La subida a la colina Aksla
Subimos por las escaleras hasta la colina Aksla, desde donde se abre una de las mejores vistas de Ålesund, las islas circundantes y el mar. Debido a la cantidad de turistas y al tramo estrecho de escalera, mantenemos a Iba con correa durante toda la subida y bajada. La ruta es corta, pero bastante concurrida.

La cima de Aksla podría ser el lugar perfecto, si no fuera por el edificio del restaurante Fjellstua. Este no solo limita considerablemente las vistas, sino que durante nuestra visita además estaba cerrado. Más nos entristece que una construcción tan llamativa esté situada justo en un lugar que merecería el espacio más abierto posible.
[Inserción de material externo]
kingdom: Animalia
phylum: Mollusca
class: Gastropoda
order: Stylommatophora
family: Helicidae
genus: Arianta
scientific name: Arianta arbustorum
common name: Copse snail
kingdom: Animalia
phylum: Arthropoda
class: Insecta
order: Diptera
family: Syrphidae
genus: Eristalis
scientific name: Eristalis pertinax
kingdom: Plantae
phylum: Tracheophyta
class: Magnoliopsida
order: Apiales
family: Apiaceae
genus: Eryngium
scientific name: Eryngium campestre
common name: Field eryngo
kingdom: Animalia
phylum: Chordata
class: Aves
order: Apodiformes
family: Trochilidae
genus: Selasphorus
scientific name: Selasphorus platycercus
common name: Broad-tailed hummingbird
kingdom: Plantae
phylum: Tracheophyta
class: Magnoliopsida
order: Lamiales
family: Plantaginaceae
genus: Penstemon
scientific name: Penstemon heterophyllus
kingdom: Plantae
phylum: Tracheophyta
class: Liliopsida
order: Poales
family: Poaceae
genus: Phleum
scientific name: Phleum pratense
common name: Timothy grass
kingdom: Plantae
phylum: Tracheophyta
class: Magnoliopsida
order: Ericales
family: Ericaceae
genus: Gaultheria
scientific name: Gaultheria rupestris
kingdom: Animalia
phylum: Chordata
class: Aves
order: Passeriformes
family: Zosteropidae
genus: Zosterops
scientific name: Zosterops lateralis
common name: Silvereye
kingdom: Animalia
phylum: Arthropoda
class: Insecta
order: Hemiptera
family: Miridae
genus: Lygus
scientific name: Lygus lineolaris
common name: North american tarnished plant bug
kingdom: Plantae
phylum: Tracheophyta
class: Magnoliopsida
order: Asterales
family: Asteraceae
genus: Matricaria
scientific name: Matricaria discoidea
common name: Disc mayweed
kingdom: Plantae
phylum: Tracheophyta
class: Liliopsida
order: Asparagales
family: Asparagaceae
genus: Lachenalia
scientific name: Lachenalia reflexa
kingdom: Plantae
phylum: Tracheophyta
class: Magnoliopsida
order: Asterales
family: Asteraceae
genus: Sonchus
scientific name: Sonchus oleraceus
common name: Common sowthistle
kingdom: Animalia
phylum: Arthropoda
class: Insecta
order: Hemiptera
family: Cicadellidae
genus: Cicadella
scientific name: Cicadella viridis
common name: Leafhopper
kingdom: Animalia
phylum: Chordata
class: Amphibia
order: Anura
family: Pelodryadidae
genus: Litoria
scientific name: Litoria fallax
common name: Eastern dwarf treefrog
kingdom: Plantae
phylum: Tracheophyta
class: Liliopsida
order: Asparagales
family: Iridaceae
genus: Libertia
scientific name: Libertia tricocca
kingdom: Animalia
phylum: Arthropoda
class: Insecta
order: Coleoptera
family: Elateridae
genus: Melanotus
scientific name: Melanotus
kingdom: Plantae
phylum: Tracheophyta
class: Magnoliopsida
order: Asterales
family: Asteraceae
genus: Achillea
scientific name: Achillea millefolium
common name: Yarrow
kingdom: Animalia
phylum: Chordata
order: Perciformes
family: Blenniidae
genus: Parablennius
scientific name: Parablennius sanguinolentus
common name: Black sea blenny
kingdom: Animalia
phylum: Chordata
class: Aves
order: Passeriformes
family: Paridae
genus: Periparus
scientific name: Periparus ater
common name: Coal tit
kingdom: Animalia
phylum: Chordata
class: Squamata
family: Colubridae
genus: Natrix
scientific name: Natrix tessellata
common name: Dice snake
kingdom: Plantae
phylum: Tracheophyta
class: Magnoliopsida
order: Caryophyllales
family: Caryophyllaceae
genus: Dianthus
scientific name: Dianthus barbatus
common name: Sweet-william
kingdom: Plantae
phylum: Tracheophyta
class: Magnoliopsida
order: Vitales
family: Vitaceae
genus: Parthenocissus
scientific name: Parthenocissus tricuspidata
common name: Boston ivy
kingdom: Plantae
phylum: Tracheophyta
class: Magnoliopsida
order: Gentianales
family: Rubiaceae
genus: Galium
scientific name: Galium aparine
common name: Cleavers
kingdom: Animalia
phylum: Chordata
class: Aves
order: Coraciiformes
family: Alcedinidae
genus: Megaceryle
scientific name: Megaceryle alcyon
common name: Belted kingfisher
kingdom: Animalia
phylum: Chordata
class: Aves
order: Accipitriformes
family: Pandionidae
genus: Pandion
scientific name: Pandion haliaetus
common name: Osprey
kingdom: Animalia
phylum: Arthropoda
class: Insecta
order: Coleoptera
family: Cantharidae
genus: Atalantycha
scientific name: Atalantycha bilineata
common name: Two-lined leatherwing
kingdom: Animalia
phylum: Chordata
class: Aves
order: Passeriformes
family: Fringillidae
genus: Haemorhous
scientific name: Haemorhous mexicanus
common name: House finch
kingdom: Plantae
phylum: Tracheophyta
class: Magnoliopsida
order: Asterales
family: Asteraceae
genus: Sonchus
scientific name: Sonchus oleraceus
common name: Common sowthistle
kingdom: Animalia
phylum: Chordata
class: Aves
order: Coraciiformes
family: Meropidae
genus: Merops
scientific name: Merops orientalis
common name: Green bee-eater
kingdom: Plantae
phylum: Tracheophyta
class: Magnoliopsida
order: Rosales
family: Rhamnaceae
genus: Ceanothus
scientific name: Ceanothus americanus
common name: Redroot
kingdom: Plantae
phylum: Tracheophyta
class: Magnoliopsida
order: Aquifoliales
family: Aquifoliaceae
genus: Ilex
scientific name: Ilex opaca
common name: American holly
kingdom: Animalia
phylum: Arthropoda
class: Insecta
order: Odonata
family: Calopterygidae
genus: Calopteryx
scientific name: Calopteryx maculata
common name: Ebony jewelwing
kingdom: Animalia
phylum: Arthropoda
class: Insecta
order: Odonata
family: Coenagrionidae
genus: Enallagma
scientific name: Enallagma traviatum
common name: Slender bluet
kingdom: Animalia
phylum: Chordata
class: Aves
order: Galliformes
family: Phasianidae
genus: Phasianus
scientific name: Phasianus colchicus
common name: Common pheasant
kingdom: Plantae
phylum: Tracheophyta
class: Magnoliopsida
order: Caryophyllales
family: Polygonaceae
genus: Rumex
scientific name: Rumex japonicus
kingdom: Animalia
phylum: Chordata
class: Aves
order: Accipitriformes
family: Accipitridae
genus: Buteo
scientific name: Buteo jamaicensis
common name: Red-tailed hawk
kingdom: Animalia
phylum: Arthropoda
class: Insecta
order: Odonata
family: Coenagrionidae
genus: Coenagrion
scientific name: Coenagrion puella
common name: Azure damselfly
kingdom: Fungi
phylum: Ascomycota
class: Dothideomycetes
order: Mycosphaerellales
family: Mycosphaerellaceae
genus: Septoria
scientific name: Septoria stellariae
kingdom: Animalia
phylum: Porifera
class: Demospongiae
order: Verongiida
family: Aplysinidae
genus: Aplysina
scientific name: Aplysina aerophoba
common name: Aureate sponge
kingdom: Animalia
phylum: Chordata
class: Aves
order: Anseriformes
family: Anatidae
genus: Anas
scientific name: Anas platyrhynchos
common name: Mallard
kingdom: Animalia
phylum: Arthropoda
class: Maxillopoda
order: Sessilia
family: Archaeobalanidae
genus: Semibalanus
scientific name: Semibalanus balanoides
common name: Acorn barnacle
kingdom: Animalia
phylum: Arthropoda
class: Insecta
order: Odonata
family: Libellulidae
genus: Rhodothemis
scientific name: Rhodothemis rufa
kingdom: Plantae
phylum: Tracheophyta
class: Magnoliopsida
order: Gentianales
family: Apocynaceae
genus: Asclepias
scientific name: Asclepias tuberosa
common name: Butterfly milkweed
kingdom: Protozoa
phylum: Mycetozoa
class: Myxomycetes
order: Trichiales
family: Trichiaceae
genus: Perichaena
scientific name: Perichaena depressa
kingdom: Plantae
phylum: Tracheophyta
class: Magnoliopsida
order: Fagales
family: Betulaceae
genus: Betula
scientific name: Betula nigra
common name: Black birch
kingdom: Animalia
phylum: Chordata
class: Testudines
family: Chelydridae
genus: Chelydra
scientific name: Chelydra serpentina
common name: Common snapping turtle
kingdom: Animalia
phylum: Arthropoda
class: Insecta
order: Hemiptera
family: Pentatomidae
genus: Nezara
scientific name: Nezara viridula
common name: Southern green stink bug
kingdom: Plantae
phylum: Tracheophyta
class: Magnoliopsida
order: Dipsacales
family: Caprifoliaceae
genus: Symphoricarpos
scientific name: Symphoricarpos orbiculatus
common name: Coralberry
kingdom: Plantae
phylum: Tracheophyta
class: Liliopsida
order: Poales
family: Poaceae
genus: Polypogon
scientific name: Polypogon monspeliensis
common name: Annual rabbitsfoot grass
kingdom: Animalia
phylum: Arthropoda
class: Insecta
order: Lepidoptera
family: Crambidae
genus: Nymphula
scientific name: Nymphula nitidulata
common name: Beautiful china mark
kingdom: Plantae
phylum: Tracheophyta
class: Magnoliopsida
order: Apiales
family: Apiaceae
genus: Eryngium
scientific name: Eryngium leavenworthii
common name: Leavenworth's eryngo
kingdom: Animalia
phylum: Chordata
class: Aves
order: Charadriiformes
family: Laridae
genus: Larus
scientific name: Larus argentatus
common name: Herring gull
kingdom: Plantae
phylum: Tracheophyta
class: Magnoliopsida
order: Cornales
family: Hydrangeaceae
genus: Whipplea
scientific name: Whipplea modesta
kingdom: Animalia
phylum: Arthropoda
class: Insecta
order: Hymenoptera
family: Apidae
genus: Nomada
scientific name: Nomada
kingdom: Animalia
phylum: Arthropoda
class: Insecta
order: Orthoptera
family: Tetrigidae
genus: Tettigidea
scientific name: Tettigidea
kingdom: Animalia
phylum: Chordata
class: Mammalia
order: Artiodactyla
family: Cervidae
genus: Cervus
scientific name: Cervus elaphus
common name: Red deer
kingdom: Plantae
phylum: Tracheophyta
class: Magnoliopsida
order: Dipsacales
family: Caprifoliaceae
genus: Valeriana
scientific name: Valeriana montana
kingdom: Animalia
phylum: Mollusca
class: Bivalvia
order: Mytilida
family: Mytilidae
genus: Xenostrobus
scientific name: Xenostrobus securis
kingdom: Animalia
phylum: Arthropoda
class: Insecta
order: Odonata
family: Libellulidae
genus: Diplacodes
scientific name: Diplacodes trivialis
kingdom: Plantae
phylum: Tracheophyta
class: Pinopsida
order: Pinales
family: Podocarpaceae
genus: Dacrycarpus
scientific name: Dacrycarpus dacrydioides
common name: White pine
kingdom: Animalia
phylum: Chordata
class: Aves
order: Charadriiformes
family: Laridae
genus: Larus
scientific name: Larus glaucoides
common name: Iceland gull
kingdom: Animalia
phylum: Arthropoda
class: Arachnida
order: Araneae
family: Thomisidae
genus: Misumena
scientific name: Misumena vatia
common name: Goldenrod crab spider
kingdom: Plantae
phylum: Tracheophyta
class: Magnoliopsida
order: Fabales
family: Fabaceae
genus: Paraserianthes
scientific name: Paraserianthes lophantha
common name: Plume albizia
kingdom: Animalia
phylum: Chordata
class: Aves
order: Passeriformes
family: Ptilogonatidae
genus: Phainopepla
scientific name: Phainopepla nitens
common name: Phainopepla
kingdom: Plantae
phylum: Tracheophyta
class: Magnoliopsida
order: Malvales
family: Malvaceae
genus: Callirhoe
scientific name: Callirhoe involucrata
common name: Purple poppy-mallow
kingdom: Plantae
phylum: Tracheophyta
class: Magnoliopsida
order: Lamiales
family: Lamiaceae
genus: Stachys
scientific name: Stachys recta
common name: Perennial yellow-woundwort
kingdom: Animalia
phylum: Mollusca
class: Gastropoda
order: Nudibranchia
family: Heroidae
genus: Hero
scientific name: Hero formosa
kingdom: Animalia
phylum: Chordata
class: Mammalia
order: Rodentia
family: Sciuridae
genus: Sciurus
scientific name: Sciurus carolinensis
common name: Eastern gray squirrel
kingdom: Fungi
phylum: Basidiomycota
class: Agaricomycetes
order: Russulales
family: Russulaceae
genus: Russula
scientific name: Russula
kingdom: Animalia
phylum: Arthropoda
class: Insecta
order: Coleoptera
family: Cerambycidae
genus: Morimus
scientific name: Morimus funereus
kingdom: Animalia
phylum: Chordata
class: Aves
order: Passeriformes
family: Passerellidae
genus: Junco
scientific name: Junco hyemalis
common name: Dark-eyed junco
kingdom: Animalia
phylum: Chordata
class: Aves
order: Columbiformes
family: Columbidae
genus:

El puente Hellebrua y los canales del centro
Al regresar al centro de la ciudad continuamos hacia el puente Hellebrua. De camino disfrutamos plenamente de la atmósfera de Ålesund y de su arquitectura característica con torrecillas, ornamentos y fachadas coloridas.
Desde el puente Hellebrua se ofrece una bonita vista de uno de los canales urbanos que atraviesan el centro y dividen las distintas partes de la ciudad. Precisamente estos canales son una de las razones por las que Ålesund a menudo se compara con una versión nórdica y más pequeña de Venecia.
El paseo marítimo incluye también las conocidas escaleras de piedra que conducen directamente hasta la superficie del agua. Es un lugar popular para sentarse, relajarse y observar la actividad de la ciudad, además de ser una de las escenas icónicas de Ålesund que aparece a menudo en fotografías y postales.

Reconstrucción al estilo noruego
Al volver hacia el coche también atravesamos una parte de la ciudad que está actualmente en reconstrucción. Se trata de la renovación de espacios públicos y edificaciones que se lleva a cabo de la manera típica de Noruega – con énfasis en la funcionalidad, la calidad y el confort.
También es habitual el sistema de calefacción bajo el pavimento de las aceras, que en los meses de invierno evita la formación de hielo y nieve. Este detalle demuestra, una vez más, cuánto se piensa aquí en el confort cotidiano de los habitantes.
Una parada breve pero agradable
Nuestra visita a Ålesund fue breve, pero muy agradable. La ciudad ofrece un contraste interesante con la naturaleza que habíamos experimentado en Noruega hasta entonces, y al mismo tiempo es muy manejable incluso con un perro.
Como una breve parada urbana durante un road trip, Ålesund funciona de maravilla – sin estrés, con bonitas vistas y una identidad clara que no encontrarás fácilmente en otras partes de Noruega.